Instructions for the task - An exact transcription of the listing, without its images, is what the answer must contain.

Provided data -
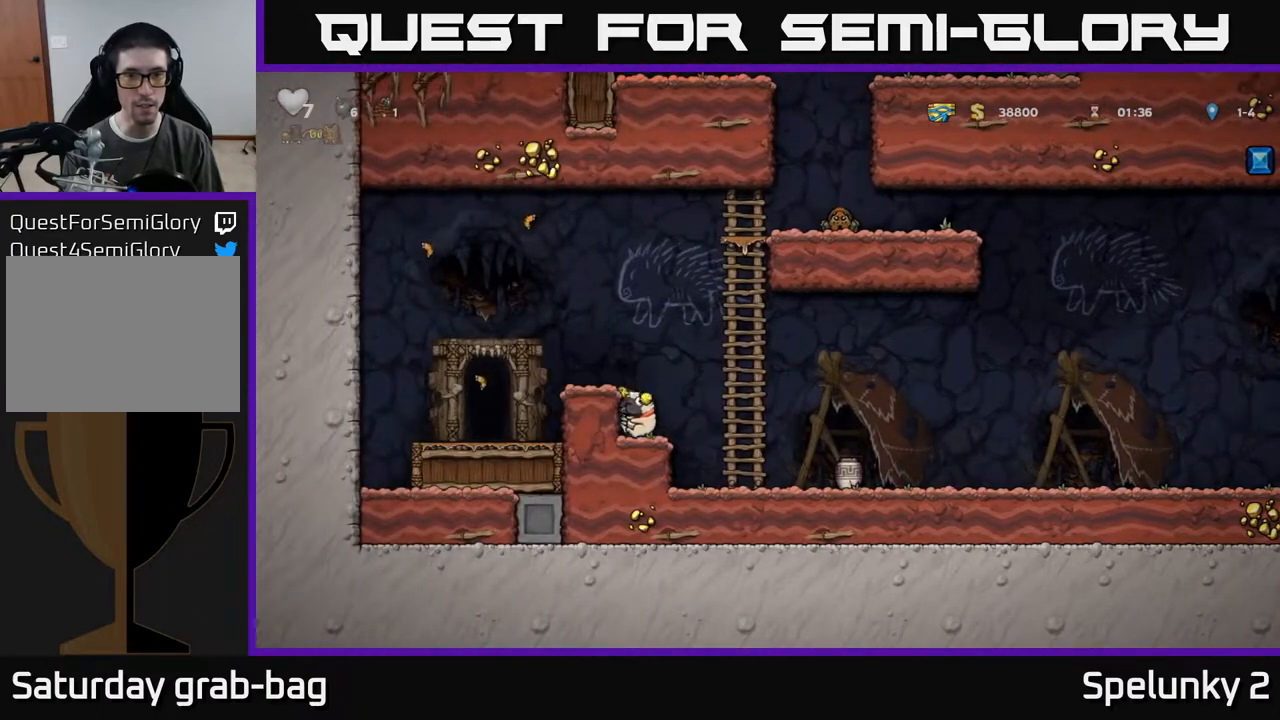
{"buttons": ["DPAD_RIGHT"], "left_stick": "center", "right_stick": "center", "events": [[117, "A", "up"], [417, "DPAD_LEFT", "up"], [467, "DPAD_RIGHT", "down"]]}
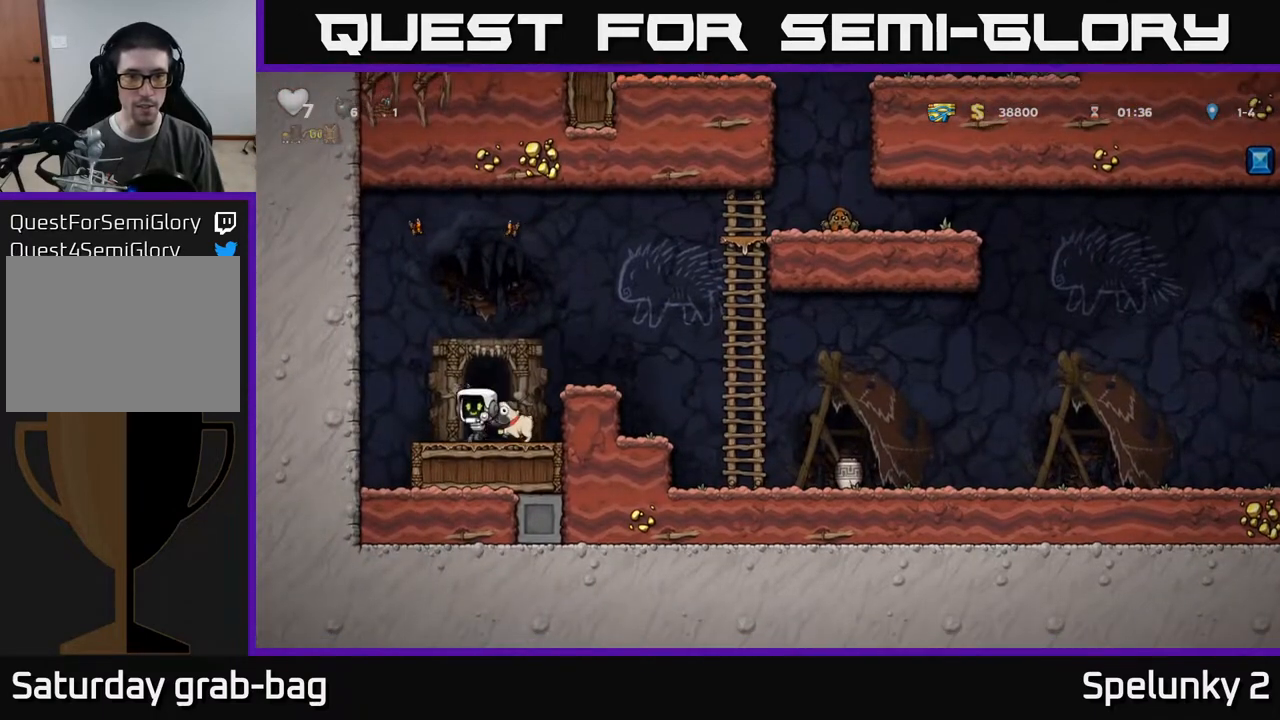
{"buttons": ["DPAD_RIGHT"], "left_stick": "center", "right_stick": "center", "events": [[67, "A", "down"], [267, "A", "up"]]}
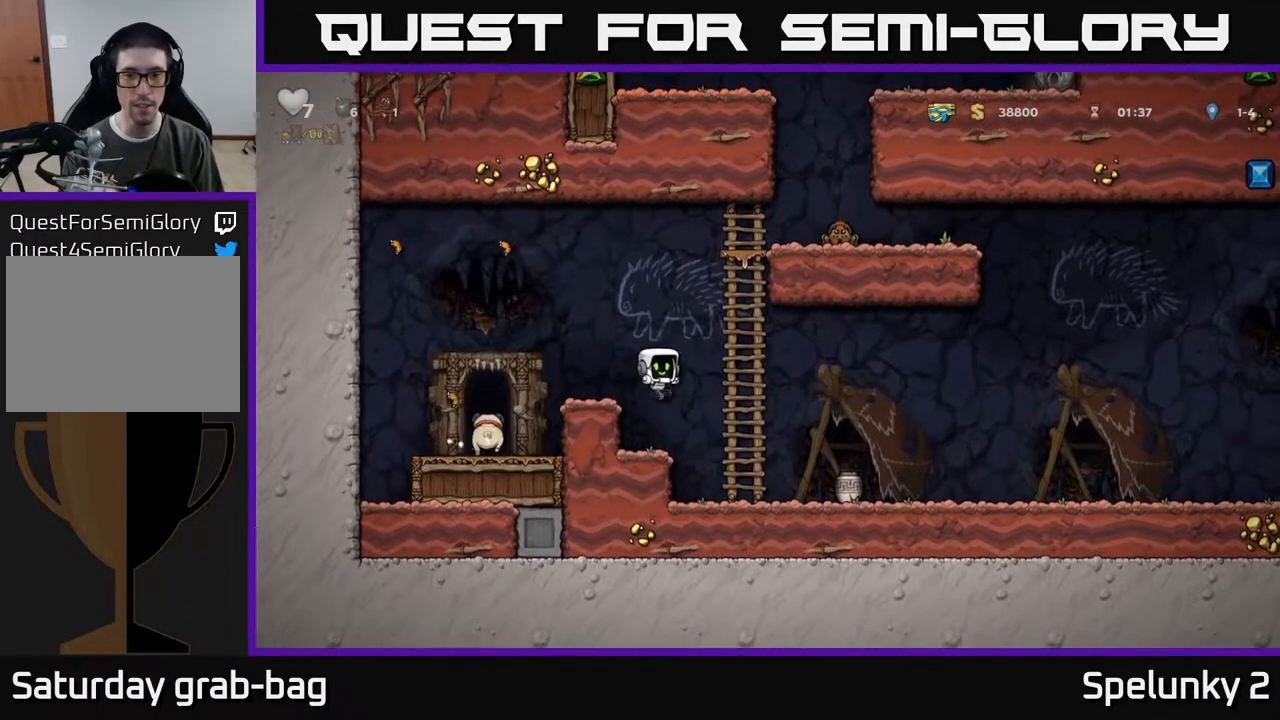
{"buttons": ["X", "DPAD_DOWN"], "left_stick": "center", "right_stick": "center", "events": [[383, "DPAD_DOWN", "down"], [400, "DPAD_RIGHT", "up"], [467, "X", "down"]]}
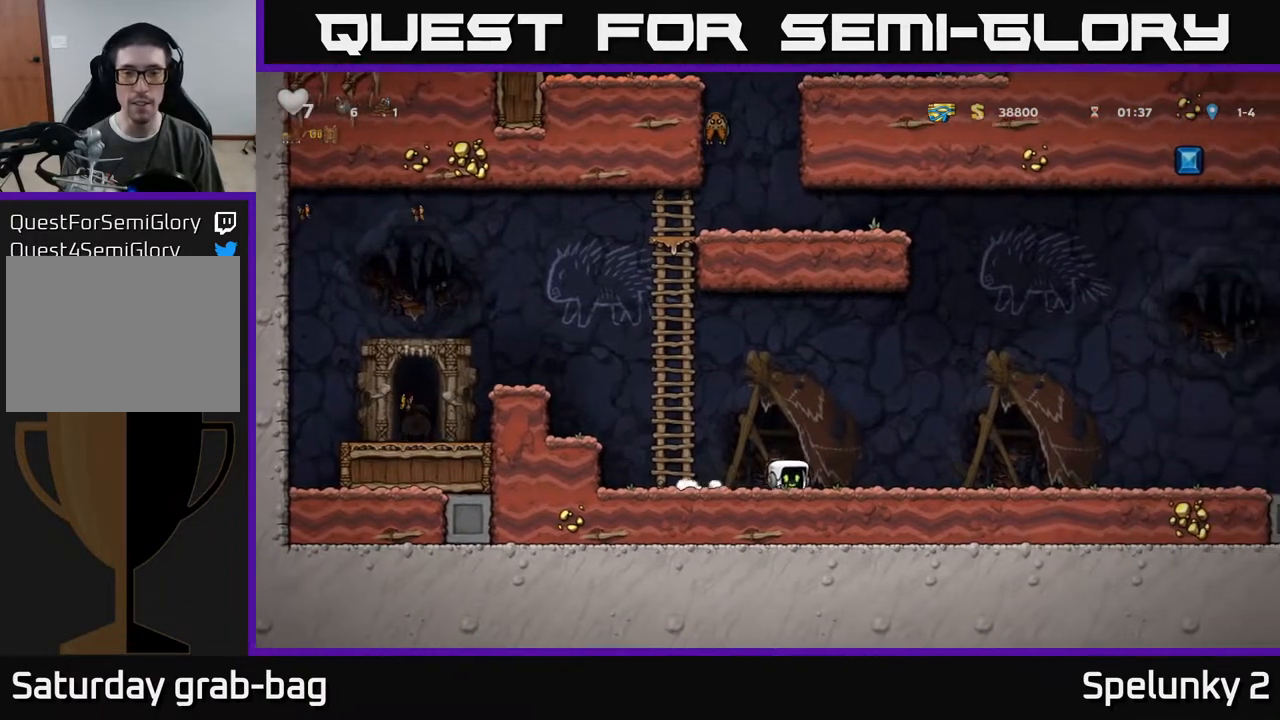
{"buttons": [], "left_stick": "center", "right_stick": "center", "events": [[17, "DPAD_DOWN", "up"], [33, "DPAD_RIGHT", "down"], [67, "X", "up"], [117, "A", "down"], [233, "A", "up"], [383, "DPAD_RIGHT", "up"], [417, "X", "down"], [500, "X", "up"]]}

Solved exercise -
{"buttons": ["DPAD_RIGHT"], "left_stick": "center", "right_stick": "center", "events": [[117, "A", "up"], [417, "DPAD_LEFT", "up"], [467, "DPAD_RIGHT", "down"]]}
{"buttons": ["DPAD_RIGHT"], "left_stick": "center", "right_stick": "center", "events": [[67, "A", "down"], [267, "A", "up"]]}
{"buttons": ["X", "DPAD_DOWN"], "left_stick": "center", "right_stick": "center", "events": [[383, "DPAD_DOWN", "down"], [400, "DPAD_RIGHT", "up"], [467, "X", "down"]]}
{"buttons": [], "left_stick": "center", "right_stick": "center", "events": [[17, "DPAD_DOWN", "up"], [33, "DPAD_RIGHT", "down"], [67, "X", "up"], [117, "A", "down"], [233, "A", "up"], [383, "DPAD_RIGHT", "up"], [417, "X", "down"], [500, "X", "up"]]}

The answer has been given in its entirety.